START Data in this exercise

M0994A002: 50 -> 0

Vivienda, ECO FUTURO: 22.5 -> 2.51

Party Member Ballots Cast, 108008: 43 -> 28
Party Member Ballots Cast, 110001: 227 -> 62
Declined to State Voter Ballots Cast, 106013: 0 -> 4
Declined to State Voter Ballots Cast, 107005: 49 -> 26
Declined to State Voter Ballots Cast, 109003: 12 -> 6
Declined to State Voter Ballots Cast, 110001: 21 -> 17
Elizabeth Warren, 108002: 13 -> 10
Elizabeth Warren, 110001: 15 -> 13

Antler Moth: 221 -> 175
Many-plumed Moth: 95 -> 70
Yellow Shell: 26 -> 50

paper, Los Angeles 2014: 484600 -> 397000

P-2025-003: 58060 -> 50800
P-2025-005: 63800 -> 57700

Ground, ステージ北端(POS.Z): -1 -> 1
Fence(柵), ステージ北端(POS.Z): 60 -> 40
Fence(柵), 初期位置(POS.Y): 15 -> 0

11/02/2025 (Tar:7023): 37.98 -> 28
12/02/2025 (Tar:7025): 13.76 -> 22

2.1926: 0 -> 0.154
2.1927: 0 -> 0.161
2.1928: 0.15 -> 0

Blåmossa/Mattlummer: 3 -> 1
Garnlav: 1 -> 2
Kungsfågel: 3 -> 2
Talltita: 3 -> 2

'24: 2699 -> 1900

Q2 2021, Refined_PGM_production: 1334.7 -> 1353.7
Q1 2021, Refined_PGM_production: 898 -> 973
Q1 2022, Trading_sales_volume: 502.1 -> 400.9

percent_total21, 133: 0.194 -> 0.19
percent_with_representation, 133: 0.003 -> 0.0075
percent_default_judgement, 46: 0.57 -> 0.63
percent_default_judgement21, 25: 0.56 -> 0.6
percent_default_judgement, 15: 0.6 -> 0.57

END Data in this exercise

Go through the material and set every line down again exactly.

▶ [Solution to this problem]
M0994A002: 50 -> 0

Vivienda, ECO FUTURO: 22.5 -> 2.51

Party Member Ballots Cast, 108008: 43 -> 28
Party Member Ballots Cast, 110001: 227 -> 62
Declined to State Voter Ballots Cast, 106013: 0 -> 4
Declined to State Voter Ballots Cast, 107005: 49 -> 26
Declined to State Voter Ballots Cast, 109003: 12 -> 6
Declined to State Voter Ballots Cast, 110001: 21 -> 17
Elizabeth Warren, 108002: 13 -> 10
Elizabeth Warren, 110001: 15 -> 13

Antler Moth: 221 -> 175
Many-plumed Moth: 95 -> 70
Yellow Shell: 26 -> 50

paper, Los Angeles 2014: 484600 -> 397000

P-2025-003: 58060 -> 50800
P-2025-005: 63800 -> 57700

Ground, ステージ北端(POS.Z): -1 -> 1
Fence(柵), ステージ北端(POS.Z): 60 -> 40
Fence(柵), 初期位置(POS.Y): 15 -> 0

11/02/2025 (Tar:7023): 37.98 -> 28
12/02/2025 (Tar:7025): 13.76 -> 22

2.1926: 0 -> 0.154
2.1927: 0 -> 0.161
2.1928: 0.15 -> 0

Blåmossa/Mattlummer: 3 -> 1
Garnlav: 1 -> 2
Kungsfågel: 3 -> 2
Talltita: 3 -> 2

'24: 2699 -> 1900

Q2 2021, Refined_PGM_production: 1334.7 -> 1353.7
Q1 2021, Refined_PGM_production: 898 -> 973
Q1 2022, Trading_sales_volume: 502.1 -> 400.9

percent_total21, 133: 0.194 -> 0.19
percent_with_representation, 133: 0.003 -> 0.0075
percent_default_judgement, 46: 0.57 -> 0.63
percent_default_judgement21, 25: 0.56 -> 0.6
percent_default_judgement, 15: 0.6 -> 0.57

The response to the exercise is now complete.